POLECENIE 1:
Czego według Krzysztofa Marczaka nie wolno mieszać w dyskusji o granicach prawa?

PODANY FRAGMENT:
──────────────────────────────
Dyskusja na temat granic prawa w odniesieniu do artykułu: „Czy hakerzy mogą uratować polską demokrację? List do prawników."

Andrzej Dominiczak: Nie możemy dać się zastraszyć. Tytuł, „Co znajdziemy, jeśli włamiemy się …”, jest całkowicie niewinny.
Krzysztof Marczak: Możliwy też jest inny scenariusz. Istnieje cienka granica, ale istotna pomiędzy pytaniem a sugestią. Pytanie: „załóżmy, że ktoś włamuje się do sejfu Ministerstwa Obrony, co tam znajdzie ?” jest tylko spekulacją, ale już to samo pytanie, wraz z innymi pytaniami szczegółowymi jak to wykonać technicznie może być interpretowane inaczej. Zatem, jeżeli spytamy o instrukcje jak technicznie włamać się do sejfu uzupełnione o poradę prawną (w domyśle – jak się obronić, żeby nie złapali) już pytaniem niewinnym nie jest.
Jacek Tabisz: W przypadku tekstu Andrzeja nie mamy kwestii instrukcji, ale kwestię pytania o to, czy konstytucja jest najważniejszą podstawą prawa i co robić, gdy gremium uprawnione do rozstrzygnięć konstytucyjnych jest niekonstytucyjnie i poza prawnie niszczone przez rząd.
Andrzej Dominiczak: Może nie jest niewinne całkiem, ale czy już jest naruszeniem prawa, nie jestem pewien. Poza tym liczy się intencja. Jeśli np. dziennikarz chce ujawnić jakieś dokumenty świadczące o korupcji czy innych nieprawidłowościach, to takie zapytanie może być całkiem zgodne z prawem.
Krzysztof Marczak: Trzeba rozróżniać wagę czynu lub występku (tak się to prawnie nazywa). Publikacja materiałów, nawet chronionych rzadko jest przestępstwem, z wyjątkiem tajemnic wojskowych, wywiadu etc. Włamanie do serwera rządowego jest przestępstwem. Tłumaczenie tego naruszaniem konstytucji to pomieszanie pojęć. Nie wolno mieszać prawa konstytucyjnego z karnym. W Polsce się to czasem robi, bo jesteśmy krajem o niskiej kulturze prawnej, ale nie należy tego propagować. Problem konstytucyjny rozwiązujemy dostępnymi środkami, mogą to być zgromadzenia, nawet jeśli są nielegalne, publikację, nawet jeśli są zakazywane etc. Nie należy jednak naruszać prawa karnego, bo wtedy sprawa nie jest już konstytucyjną, ale karna i należy do prokuratora. A ten powinien ścigać sprawcę bez względu na to, jakie pobudki nim kierowały, bo taka jest jego praca.
──────────────────────────────
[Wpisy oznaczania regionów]

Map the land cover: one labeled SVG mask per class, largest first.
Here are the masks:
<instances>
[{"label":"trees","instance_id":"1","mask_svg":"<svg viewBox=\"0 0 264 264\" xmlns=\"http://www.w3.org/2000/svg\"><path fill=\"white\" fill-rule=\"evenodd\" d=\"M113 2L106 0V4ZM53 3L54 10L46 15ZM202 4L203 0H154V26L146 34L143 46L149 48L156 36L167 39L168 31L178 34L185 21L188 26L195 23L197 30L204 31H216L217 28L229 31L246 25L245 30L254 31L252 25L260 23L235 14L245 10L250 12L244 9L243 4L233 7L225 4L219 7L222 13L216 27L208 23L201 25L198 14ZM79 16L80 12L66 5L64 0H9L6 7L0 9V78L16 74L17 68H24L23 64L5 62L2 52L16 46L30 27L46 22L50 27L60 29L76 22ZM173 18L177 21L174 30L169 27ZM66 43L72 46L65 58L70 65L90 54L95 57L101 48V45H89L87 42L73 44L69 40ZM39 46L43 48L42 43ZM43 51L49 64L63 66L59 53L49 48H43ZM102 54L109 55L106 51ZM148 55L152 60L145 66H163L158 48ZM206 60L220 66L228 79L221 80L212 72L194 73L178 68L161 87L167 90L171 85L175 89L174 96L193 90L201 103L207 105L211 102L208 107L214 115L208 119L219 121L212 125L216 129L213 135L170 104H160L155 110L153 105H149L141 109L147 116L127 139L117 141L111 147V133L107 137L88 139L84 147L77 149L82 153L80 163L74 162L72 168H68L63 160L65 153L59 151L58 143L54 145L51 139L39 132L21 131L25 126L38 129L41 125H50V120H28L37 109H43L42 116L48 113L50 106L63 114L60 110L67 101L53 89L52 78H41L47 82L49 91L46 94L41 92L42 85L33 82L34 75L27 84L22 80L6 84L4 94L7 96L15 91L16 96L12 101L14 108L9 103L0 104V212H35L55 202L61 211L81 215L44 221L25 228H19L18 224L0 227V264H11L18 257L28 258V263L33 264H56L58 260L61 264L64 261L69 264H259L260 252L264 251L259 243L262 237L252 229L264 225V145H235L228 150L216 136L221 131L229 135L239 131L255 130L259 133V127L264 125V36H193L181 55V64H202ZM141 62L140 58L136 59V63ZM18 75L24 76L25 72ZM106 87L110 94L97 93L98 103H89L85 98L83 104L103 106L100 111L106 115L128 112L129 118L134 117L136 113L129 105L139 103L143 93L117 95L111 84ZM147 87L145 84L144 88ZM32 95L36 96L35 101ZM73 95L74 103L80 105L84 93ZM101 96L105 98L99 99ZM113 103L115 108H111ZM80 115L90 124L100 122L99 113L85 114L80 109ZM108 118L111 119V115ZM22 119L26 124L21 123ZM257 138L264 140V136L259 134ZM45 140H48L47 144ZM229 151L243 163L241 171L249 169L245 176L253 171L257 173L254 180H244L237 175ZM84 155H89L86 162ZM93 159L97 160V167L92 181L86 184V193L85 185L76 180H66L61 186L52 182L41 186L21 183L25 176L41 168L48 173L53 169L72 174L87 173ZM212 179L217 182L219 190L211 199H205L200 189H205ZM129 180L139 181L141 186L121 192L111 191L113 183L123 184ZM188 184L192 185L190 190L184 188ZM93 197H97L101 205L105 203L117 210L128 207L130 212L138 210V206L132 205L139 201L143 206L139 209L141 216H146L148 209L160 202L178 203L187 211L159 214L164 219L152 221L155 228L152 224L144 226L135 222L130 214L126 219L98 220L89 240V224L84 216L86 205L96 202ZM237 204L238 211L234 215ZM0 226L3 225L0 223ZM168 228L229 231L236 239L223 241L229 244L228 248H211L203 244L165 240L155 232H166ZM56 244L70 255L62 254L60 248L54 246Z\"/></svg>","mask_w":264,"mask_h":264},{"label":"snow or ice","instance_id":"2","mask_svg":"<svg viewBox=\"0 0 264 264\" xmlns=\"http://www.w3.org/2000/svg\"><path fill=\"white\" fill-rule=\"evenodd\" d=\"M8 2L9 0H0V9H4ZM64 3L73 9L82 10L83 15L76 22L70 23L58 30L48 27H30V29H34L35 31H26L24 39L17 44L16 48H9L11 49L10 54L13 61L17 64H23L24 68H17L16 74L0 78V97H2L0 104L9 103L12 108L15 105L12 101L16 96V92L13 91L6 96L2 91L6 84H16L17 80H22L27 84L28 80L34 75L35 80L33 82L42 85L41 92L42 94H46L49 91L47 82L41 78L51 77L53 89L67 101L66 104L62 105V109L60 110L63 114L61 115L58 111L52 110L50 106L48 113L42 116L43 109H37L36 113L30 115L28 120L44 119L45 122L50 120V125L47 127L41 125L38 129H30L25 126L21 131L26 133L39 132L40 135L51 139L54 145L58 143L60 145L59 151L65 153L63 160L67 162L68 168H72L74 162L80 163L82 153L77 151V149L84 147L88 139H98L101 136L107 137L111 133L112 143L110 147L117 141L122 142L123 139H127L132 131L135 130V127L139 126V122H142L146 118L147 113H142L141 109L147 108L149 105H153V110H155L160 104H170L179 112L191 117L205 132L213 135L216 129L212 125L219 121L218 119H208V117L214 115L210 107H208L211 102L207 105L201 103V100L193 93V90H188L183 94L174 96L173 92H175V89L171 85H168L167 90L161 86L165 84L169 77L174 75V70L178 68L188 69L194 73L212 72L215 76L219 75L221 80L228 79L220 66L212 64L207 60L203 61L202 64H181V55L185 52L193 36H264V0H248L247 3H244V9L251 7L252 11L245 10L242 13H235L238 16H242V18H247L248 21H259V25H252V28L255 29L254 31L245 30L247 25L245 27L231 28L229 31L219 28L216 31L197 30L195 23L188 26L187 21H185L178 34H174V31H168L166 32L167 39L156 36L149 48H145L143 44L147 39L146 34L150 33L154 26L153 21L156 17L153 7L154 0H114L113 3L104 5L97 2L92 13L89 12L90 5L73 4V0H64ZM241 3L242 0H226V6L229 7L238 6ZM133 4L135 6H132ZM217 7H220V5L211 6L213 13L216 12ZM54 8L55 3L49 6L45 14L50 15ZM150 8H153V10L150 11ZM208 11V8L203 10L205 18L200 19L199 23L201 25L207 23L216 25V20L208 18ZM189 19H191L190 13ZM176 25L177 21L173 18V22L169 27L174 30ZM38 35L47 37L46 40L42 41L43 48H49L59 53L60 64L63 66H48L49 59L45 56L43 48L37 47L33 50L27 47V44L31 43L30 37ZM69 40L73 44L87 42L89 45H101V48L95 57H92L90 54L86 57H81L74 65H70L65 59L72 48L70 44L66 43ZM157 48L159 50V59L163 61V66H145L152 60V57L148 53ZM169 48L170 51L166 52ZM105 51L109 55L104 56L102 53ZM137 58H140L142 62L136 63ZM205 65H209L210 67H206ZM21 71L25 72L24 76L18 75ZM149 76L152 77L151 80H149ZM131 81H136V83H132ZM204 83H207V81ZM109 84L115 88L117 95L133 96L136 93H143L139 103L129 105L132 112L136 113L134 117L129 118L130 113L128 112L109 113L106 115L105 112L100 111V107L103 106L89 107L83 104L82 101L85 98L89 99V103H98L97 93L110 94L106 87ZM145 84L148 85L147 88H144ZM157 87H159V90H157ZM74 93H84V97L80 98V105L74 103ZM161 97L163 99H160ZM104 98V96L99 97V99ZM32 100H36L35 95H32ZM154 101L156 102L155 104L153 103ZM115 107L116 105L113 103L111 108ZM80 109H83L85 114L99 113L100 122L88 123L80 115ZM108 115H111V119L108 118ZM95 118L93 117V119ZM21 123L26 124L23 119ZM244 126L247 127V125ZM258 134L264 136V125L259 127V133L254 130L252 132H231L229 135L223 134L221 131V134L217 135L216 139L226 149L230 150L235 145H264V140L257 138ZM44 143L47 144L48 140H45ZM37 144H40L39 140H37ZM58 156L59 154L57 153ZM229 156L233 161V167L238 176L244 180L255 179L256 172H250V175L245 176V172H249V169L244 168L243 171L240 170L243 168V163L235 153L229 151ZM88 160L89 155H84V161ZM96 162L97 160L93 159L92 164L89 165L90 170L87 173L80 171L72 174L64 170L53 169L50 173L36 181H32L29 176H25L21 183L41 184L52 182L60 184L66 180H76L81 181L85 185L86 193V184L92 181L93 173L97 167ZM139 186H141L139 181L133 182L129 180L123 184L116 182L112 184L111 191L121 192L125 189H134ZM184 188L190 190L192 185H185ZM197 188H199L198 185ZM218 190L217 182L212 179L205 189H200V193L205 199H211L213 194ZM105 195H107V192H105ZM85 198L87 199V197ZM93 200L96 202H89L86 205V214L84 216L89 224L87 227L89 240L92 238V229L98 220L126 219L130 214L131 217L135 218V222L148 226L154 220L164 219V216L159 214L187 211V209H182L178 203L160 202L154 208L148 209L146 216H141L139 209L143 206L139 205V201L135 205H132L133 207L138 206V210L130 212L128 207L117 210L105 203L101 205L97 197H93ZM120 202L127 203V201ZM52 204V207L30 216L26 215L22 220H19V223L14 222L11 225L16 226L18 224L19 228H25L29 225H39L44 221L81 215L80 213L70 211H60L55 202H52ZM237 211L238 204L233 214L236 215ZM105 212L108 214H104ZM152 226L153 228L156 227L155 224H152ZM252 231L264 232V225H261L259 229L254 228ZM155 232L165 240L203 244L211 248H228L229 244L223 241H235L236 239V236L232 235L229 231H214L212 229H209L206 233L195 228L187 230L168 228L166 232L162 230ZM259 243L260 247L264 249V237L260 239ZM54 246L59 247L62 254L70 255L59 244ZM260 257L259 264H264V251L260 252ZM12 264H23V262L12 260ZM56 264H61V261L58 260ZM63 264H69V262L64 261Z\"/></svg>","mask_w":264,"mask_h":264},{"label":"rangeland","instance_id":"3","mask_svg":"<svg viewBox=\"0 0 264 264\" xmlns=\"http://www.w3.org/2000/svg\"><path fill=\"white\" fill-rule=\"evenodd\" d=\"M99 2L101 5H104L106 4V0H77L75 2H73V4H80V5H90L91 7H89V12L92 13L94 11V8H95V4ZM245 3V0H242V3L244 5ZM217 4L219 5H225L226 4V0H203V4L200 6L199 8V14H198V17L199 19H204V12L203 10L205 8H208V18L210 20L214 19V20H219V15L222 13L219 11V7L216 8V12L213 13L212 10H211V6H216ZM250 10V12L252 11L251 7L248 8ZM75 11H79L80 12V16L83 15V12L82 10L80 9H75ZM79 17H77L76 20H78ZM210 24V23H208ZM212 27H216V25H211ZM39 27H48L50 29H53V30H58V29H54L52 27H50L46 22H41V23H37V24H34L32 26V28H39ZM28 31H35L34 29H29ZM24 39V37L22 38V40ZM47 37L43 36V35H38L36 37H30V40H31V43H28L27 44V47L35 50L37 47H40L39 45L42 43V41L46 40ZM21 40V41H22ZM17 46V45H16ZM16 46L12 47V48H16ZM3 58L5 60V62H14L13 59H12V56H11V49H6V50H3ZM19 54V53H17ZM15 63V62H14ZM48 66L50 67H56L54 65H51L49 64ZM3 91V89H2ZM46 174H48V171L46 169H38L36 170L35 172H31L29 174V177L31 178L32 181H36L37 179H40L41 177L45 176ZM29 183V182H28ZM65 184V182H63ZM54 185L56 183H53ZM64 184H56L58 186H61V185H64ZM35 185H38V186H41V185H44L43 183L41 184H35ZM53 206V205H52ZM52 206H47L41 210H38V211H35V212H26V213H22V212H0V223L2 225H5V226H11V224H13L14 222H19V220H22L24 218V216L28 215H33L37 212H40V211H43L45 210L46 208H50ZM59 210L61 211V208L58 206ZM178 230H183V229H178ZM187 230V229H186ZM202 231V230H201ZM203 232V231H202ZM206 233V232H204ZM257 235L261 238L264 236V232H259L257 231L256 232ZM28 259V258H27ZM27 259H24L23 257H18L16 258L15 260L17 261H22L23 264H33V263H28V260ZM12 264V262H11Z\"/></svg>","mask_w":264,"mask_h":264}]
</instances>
──────────────────────────────
POLECENIE 2:
Zmień w rekordach odcinek od ich początku do wiersza z „<instances>” włącznie: zastąp „land cover” przez „vegetation”, a resztę pozostaw bez zmian. Podaj wyłącznie ten odcinek.

WYNIK ĆWICZENIA 1:
Nie wolno mieszać prawa konstytucyjnego z karnym.

WYNIK ĆWICZENIA 2:
Map the vegetation: one labeled SVG mask per class, largest first.
Here are the masks:
<instances>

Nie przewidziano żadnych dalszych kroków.